What is at stake in the dispute
Examples of categories of cases which by their nature call for particular expedition:
- Particular diligence is required in cases concerning civil status and capacity (Bock v. Germany, 1989, § 49; Laino v. Italy [GC], 1999, § 18; Mikulić v. Croatia, 2002, § 44).
- Child custody cases must be dealt with speedily (Hokkanen v. Finland, 1994, § 72; Niederböster v. Germany, 2003, § 39), all the more so where the passage of time may have irreversible consequences for the parent-child relationship (Tsikakis v. Germany, 2011, §§ 64 and 68) – likewise, cases concerning parental responsibility and contact rights call for particular expedition (Laino v. Italy [GC], 1999, § 22; Paulsen-Medalen and Svensson v. Sweden, 1998, § 39). The requirement of special diligence applies to foster care proceedings instituted by grandparents whose grandchildren had been left without parental care (Q and R v. Slovenia, 2022, § 80).

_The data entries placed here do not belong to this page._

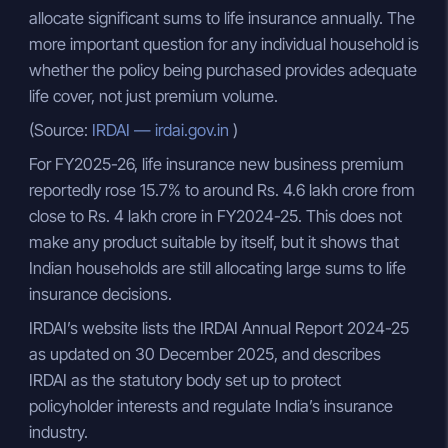
allocate significant sums to life insurance annually. The
more important question for any individual household is
whether the policy being purchased provides adequate
life cover, not just premium volume.
(Source:
IRDAI — irdai.gov.in
)
For FY2025-26, life insurance new business premium
reportedly rose 15.7% to around Rs. 4.6 lakh crore from
close to Rs. 4 lakh crore in FY2024-25. This does not
make any product suitable by itself, but it shows that
Indian households are still allocating large sums to life
insurance decisions.
IRDAI’s website lists the IRDAI Annual Report 2024-25
as updated on 30 December 2025, and describes
IRDAI as the statutory body set up to protect
policyholder interests and regulate India’s insurance
industry.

- Employment disputes by their nature call for expeditious decision (Frydlender v. France [GC], 2000, § 45; Vocaturo v. Italy, 1991, § 17; and Ruotolo v. Italy, 1992, § 17; see also the references in Bara and Kola v. Albania, 2021, § 72) – whether the issue at stake is access to a liberal profession (Thlimmenos v. Greece [GC], 2000, §§ 60 and 62), the applicant’s whole professional livelihood (König v. Germany, 1978, § 111), the continuation of the applicant’s occupation (Garcia v. France, 2000, § 14), an appeal against dismissal (Frydlender v. France [GC], 2000, § 45; Buchholz v. Germany, 1981, § 52), the applicant’s suspension (Obermeier v. Austria, 1990, § 72), transfer (Sartory v. France, 2009, § 34) or reinstatement (Ruotolo v. Italy, 1992, § 117), or where an amount claimed is of vital significance to the applicant (Doustaly v. France, 1998, § 48). This category includes pensions disputes (Borgese v. Italy, 1992, § 1818; see also Bieliński v. Poland, 2022, § 48).). For a dispute about a promotion, see Bara and Kola v. Albania, 2021, § 72.
- Exceptional diligence is required from the authorities in the case of an applicant who suffers from an “incurable disease” and has “reduced life expectancy” (X v. France, 1992, § 47; A. and Others v. Denmark, 1996, §§ 78-81; Pailot v. France, 1998, § 68).

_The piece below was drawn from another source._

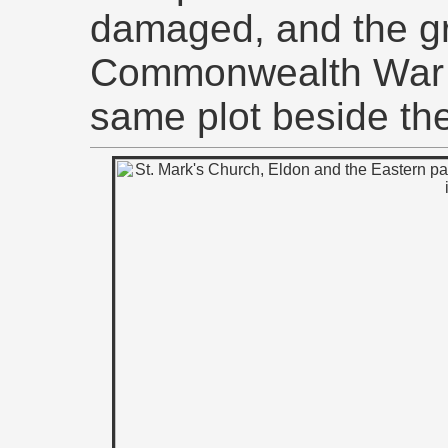
damaged, and the g
Commonwealth War 
same plot beside the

- Special diligence was required of the relevant judicial authorities in investigating a complaint lodged by an individual alleging that he had been subjected to violence by police officers (Caloc v. France, 2000, § 120).

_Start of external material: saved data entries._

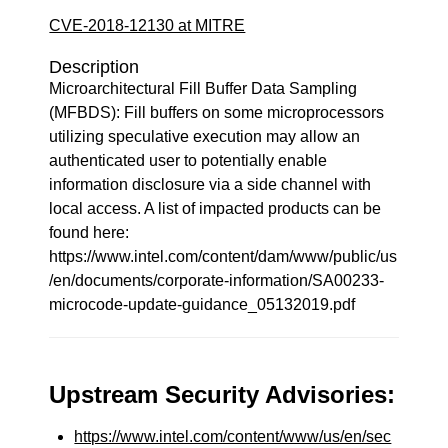
CVE-2018-12130 at MITRE
Description
Microarchitectural Fill Buffer Data Sampling
(MFBDS): Fill buffers on some microprocessors
utilizing speculative execution may allow an
authenticated user to potentially enable
information disclosure via a side channel with
local access. A list of impacted products can be
found here:
https://www.intel.com/content/dam/www/public/us
/en/documents/corporate-information/SA00233-
microcode-update-guidance_05132019.pdf
Upstream Security Advisories:
https://www.intel.com/content/www/us/en/sec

- In a case where the applicant’s disability pension made up the bulk of his resources, the proceedings by which he sought to have that pension increased in view of the deterioration of his health were of particular significance for him, justifying special diligence on the part of the domestic authorities (Mocié v. France, 2003, § 22); see also in this context, the case of a reduction in means of subsistence, Bieliński v. Poland, 2022, § 48.
- In a case concerning an action for damages brought by an applicant who had suffered physical harm and was aged 65 when she applied to join the proceedings as a civil party, the issue at stake called for particular diligence from the domestic authorities (Codarcea v. Romania, 2009, § 89).
- The issue at stake for the applicant may also be the right to education (Oršuš and Others v. Croatia [GC], 2010, § 109).
On the contrary, special diligence is not required, for example, for a claim for compensation relating to damage sustained in a road accident (Nicolae Virgiliu Tănase v. Romania [GC], 2019, § 213) or the division of a deceased person’s estate between the heirs, as specified in Omdahl v. Norway, 2021, §§ 63-64.
For a case concerning a delay in the drafting of the reasons for a court judgment, see Mierlă and Others v. Romania (dec.), 2022, § 80.